Recently we have taken our lives back and connected again and a few months ago he said his idea of a perfect marriage was the 1950's kind of life. In my head I was saying WHAT!! this is a curve-ball did he forget the repression of women then, and the closet alcoholics women had become during that time!!! Are you kidding me!!  WHO IS THIS MAN!! I am a woman with goals and education and educational goals! I am a woman that loves her family but wants to make a mark on this world besides a great recipe box and warm familial memories. I want to change lives and help people in the world!! Then the voices in my head stopped yelling at him for his ignorance and listened. He was not saying any of that, he wanted the modern day set the world of fire and men are simply sperm donors and child support checks absent from his home. Ok so this was what he said a long time ago just different words. Ok I can see this he didn't want to feel as invalidated as women have complained about since the 1950's. So I started to mull this over and analyze what we had lost and how we used to be, and where did that map go to get there again.
We started with some good old fashion research which initially led us to the BDSM scene. But what we knew was we were not into sharing he was clear that I am HIS and he did not want to watch me have sex with others nor did he have ANY desire to have sex with others. I felt the same way I could not watch him with others nor did I want sex with anyone else. Ok well not every one with a kink is into sharing but where do we fit in here or do we? We must, with billions of people we cannot be the only ones that feel this way....right?? We started going to MUNCH get togethers where we found great, fun people but our inner objectives didn't really fit. So we started doing more research and I stumbled onto this "domestic discipline" thing.
When I first talked to him about it he said, "what is that", so I read him some info and guidelines others were using. He said some fit others not so much. So we started with outlining some "rules" and expectations these were simple basically I recognize him as the leader of this family and submit to him and if I do not I am to take the consequence. Ok I can handle that it sounds good, it gives me clear direction and security that I need from him.

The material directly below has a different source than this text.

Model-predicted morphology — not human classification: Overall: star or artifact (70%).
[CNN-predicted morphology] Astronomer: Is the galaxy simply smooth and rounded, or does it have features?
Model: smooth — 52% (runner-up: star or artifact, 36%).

The first time he exercised his right to discipline me made this concept "real" we had a disagreement and I was quiet disrespectful which he responded with a warning and I responded with more disrespect, he then said ok well you know what you have coming when I cool off. Over the course of the next few days he reminded me the incident was not forgotten. Later when the kids were out he dealt with it, and gave me a spanking with the belt I would not soon forget, and told me if I rubbed my butt I would have more where that came from. The next day he said he didn't like being that hard me but my bad behavior would not be tolerated. I respected him more then than I had ever before. He was making demands and backing it up! I would tow the line or else and I was totally in the wrong. Well I guess I am hard headed because a few weeks later I had been bratty all day and talking back to him and not listening and after many warnings I crossed the line and he looked at me and cuffed my face. I was shocked we had outlined this stuff but I never thought he would actually do it I was not offended by it in a "bad" way. Then he sent me to our room. Later he came up and talked to me about my behavior and gave me a healthy spanking. Then he said I was allowed to stay in our room until dinner and pull myself together and I could use the computer if I wanted, gave me a hug wiped my tears and made me kneel and go over some of the rules.
This is the part that many would gasp and say I am abused and I am blindly accepting this abuse to which I would be very offended. I am in NO WAY abused. I am held accountable to my husband. I am submissive to my husband. I love that my husband is willing to do whatever it takes to keep my behavior in check he has NEVER disciplined me out of anger, rather disappointment in my behavior.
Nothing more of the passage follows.